Sunday, 26 June 2016

Nightlife in Wayland

Nightlife

It is December, it is midnight and it is very cold. I have been carol-singing in the village and despite freezing hands, feet and nose I feel warm inside from the pleasure of the evening and, perhaps, the mulled wine. I look up at the sky; it is intensely black behind the confusion of stars and a thin slice of new moon. I know if I turn to face the west the stars will be lost in the glow of street lights from the town which creeps closer and closer as the town eats up the green fields. So I continue to look to the north and east over the village where a deep darkness and the stars prevail. 

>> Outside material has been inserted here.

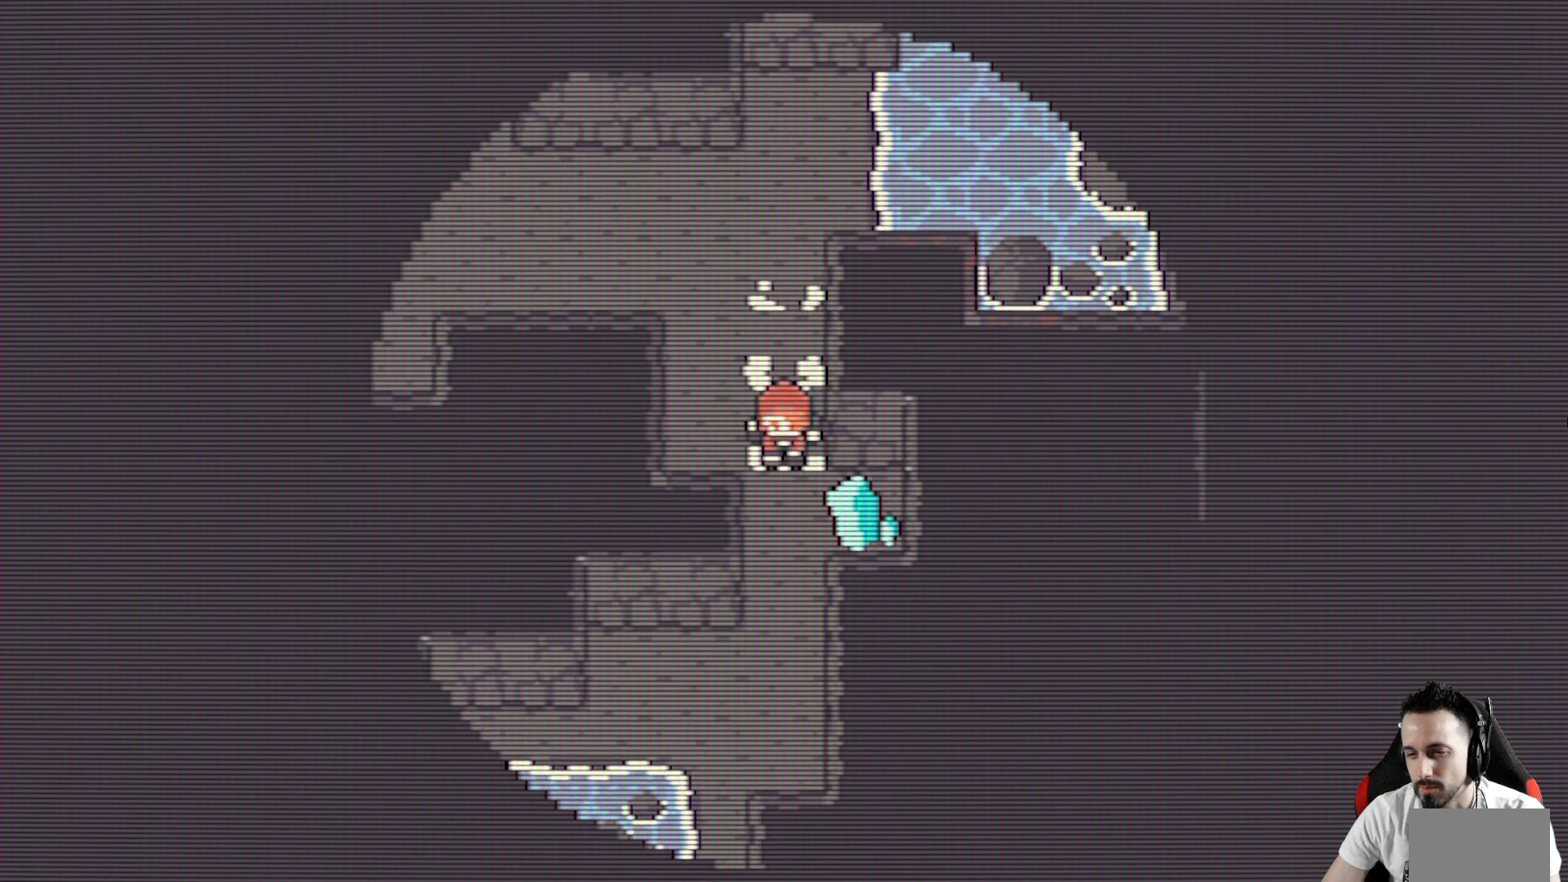
{"keys": ["right", "space", "x"], "events": [[33, "down", "up"], [217, "right", "down"], [400, "space", "down"]]}
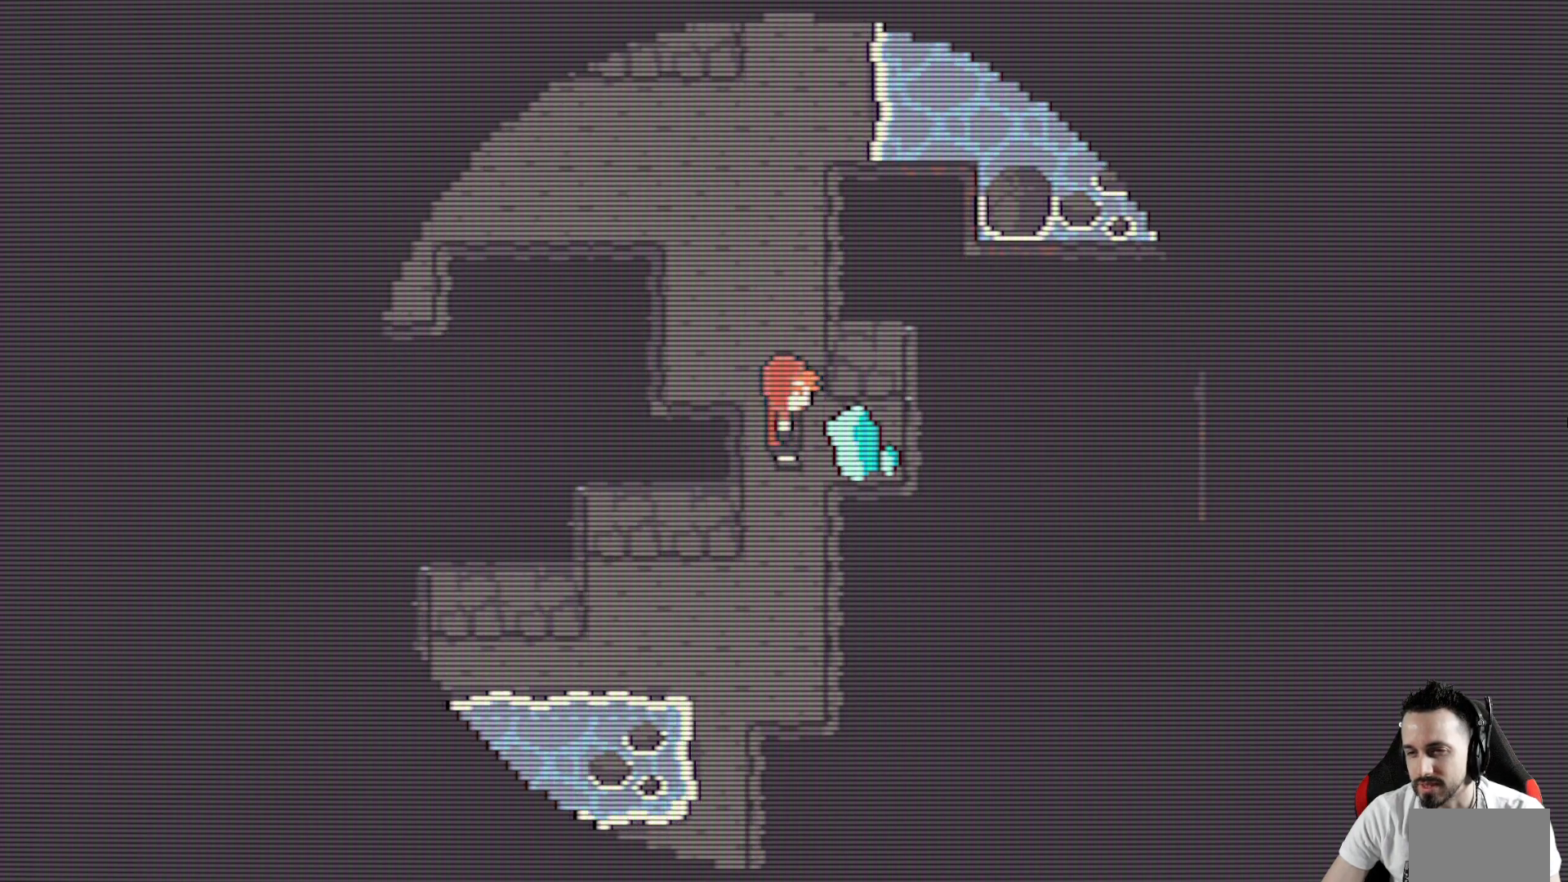
{"keys": ["left", "x"], "events": [[50, "space", "up"], [133, "space", "down"], [283, "down", "down"], [283, "space", "up"], [417, "left", "down"], [417, "right", "up"], [467, "down", "up"]]}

It is June, it is three in the morning and it is very warm and very still. Unable to sleep for the heat I am sitting on the front terrace, watching a new day rouse from sleep. A fox barks in the distance, a hedgehog bustles across the lawn, and a Barn owl sweeps along the dusky hedge. A blackbird gives his first tentative call and suddenly the garden is awake, full of chattering birds, from the gentle cooing of the collared doves to the joyous singing of the blackbirds. In the east the soft golden glow has turned to vibrant red as the minutes pass and the sun pops up over the cottage roof next door. Then the gentle sounds of the garden are overwhelmed by the distant, but insistent roar of the traffic as the working day begins.